THE VECTORCARDIOGRAM (VCG) IN CYSTIC FIBROSIS (CF)

The VCG (Frank system) as an indicator of severity of pulmonary involvement was assessed in 75 patients (pts) with CF. The Shwachman-Kulczycki clinical score(CS), PaO2, right maximum spatial vector(RMSV) and standard pulmonary function tests were performed. The VCG horizontal loops(HL) were classified on the basis of configuration into four groups: normal, mild (increased anterior forces ± small rightward terminal forces), moderate (increased anterior forces with prominent rightward terminal forces or narrow antero-posterior loop) and severe (diminished anterior forces with marked rightward posterior loop displacement). The CS was similar in the normal and mild groups but progressively decreased in the moderate (p<.01) and severe (p<.05) groups. Mean PaO2 for the normal group was 68 mmHg (range 54-76), mild 66 mmHg(57-83), moderate 56 mmHg (48-80)(p<.05) and severe 44 mmHg(30-60)(p<.01). Vital capacity and forced expiratory volumes were significantly lower (p<.01) in the moderate and severe categories when compared to the normal and mild groups. The mean RMSV in the normal group was 0.8 mv(range 0.4-1.1), mild 1.1 mv(0.7-2.2) (p<.02),moderate 1.2 mv(0.7-2.9) (p<101) and in the severe 1.8 mv(0.8-2.7) (p<.01). During the 8 months the study was in progress, 7 pts died all of whom were in the moderate or severe categories, we conclude that there is a significant relationship between right heart involvement assessed by the HL of the VCG and the severity of CF determined by CS, PaO2 and some pulmonary tests.

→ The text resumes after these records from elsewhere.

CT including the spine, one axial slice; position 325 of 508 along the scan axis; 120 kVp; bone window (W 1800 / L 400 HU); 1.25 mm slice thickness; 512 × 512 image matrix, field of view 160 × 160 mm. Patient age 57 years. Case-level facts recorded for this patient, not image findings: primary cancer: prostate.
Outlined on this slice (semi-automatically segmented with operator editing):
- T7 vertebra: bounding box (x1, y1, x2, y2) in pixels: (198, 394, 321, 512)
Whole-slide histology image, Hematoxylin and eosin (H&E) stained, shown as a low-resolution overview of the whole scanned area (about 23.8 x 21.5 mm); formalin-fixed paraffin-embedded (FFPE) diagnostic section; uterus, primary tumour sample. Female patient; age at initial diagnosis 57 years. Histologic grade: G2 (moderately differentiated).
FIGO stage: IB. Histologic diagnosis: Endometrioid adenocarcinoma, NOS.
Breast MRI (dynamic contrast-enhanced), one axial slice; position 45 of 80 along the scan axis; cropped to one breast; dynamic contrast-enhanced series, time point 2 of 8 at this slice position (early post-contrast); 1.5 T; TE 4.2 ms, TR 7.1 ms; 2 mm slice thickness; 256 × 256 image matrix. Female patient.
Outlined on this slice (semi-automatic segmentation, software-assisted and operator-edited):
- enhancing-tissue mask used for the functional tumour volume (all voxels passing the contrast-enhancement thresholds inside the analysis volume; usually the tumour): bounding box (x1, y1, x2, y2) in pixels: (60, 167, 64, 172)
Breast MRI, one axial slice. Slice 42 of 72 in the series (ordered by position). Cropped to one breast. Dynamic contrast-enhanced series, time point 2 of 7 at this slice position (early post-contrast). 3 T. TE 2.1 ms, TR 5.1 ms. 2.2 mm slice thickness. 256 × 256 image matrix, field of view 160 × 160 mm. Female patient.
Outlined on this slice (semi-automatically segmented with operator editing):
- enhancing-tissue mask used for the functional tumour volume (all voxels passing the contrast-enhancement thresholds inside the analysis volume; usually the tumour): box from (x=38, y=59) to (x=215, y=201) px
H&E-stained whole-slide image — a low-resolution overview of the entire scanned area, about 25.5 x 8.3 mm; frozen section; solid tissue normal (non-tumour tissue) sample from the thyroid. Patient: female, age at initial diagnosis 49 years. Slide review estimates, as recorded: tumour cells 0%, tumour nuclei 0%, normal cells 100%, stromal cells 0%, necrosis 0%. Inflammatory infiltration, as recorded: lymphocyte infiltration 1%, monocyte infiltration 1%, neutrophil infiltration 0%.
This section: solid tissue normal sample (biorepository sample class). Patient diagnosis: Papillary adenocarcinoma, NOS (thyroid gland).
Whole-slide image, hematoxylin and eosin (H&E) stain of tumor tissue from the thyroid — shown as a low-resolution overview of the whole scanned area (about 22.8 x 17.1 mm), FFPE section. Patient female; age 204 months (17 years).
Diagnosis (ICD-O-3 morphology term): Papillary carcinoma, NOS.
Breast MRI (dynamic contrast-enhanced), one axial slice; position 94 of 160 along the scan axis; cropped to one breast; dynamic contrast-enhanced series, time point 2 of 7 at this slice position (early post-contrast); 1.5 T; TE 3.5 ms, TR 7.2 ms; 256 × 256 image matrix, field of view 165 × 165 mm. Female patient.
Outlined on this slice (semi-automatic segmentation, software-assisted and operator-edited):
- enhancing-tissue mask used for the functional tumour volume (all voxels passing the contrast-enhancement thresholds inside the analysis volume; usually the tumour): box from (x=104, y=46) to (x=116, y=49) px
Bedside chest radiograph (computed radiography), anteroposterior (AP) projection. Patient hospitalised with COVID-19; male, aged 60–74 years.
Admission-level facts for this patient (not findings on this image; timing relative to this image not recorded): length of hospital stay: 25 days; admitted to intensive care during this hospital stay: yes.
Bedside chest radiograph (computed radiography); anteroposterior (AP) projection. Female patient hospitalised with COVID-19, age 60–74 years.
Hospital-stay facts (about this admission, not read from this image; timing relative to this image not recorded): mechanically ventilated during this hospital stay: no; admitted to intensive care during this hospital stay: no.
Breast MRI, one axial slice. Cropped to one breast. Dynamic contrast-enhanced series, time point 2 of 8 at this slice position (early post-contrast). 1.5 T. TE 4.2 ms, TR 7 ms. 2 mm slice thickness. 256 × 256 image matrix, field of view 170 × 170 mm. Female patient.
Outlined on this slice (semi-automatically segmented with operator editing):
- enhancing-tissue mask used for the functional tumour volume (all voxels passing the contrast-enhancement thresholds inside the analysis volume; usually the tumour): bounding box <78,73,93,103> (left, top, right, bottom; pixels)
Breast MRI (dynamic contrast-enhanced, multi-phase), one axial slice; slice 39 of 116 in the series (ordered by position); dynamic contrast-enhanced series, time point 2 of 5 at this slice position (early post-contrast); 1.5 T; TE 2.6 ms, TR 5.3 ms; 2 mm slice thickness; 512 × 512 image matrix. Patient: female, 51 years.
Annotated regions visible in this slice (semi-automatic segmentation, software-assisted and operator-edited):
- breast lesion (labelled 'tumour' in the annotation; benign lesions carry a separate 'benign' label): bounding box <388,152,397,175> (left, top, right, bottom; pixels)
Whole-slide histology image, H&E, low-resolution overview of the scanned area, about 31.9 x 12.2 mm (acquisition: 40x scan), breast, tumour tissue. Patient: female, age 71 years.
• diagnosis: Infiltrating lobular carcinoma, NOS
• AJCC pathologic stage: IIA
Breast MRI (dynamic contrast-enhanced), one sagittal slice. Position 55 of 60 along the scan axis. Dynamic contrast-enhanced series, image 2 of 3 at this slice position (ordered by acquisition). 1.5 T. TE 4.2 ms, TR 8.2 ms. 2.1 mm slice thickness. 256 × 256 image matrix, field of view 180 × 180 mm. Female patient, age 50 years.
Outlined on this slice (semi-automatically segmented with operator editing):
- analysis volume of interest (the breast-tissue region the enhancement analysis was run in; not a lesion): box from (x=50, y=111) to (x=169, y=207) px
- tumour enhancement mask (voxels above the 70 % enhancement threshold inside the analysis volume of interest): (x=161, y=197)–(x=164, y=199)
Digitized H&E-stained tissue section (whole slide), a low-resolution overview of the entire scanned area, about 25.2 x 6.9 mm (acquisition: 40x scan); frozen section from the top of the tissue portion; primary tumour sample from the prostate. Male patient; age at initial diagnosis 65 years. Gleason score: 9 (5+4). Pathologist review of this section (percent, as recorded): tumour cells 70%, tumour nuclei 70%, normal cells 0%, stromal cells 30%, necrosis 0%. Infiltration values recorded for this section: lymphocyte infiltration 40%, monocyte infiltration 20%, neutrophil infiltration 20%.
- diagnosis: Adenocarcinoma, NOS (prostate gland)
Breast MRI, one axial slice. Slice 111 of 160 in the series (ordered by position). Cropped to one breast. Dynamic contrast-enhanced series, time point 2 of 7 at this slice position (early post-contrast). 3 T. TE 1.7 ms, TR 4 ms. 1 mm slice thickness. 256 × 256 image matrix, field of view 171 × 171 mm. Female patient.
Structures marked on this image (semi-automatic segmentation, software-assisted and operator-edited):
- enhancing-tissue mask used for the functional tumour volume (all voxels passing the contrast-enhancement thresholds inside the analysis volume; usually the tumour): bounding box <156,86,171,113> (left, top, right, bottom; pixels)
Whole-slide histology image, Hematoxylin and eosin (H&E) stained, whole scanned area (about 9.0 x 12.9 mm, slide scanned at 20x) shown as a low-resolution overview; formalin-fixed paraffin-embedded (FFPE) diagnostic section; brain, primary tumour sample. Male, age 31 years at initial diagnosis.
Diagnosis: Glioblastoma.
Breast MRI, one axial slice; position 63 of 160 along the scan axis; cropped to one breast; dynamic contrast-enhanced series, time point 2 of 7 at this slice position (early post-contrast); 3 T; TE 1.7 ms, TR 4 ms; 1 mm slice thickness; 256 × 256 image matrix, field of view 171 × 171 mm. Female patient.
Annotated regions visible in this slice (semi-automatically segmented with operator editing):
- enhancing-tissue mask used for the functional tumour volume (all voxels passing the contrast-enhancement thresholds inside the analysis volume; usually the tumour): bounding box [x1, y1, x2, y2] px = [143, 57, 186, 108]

AMANTADINE FOR THE PROPHYLAXIS OF INFLUENZA IN PATIENTS WITH CYSTIC FIBROSIS

From January to March 1973, amantadine or placebo was administered in a double-blind fashion to 153 patients with cystic fibrosis, to evaluate its prophylactic efficacy against the A2/England/72 strain of influenza and its toxicity in this group of patients. Influenza vaccine containing A2 (Hong Kong) antigens had been administered to 59 patients during the previous 4 months. Side effects were slightly less common in the control (23) than in the treated (32) group, and only two patients withdrew from the study because of them. Of 38 episodes of acute respiratory illness occurring during the 2 month study period, 21 were in patients receiving amantadine. Their severity was not significantly different in treated and control children. Sera from all patients were tested for antibodies to 5 influenza strains. Only 9 patients had evidence of A2/England/72 infection. Three of the 9 had received amantadine and 4 had received influenza vaccine. All 3 asymptomatic patients had received influenza vaccine. While the low incidence of influenza precluded an evaluation of the efficacy of amantadine, vaccination with A2 (Hong Kong) vaccine appeared to offer protection against illness caused by the A2/England/72 strain. Further serologic studies of the 38 patients with acute respiratory illnesses suggest that viral infections may be important causes of exacerbation of respiratory disease in patients with cystic fibrosis.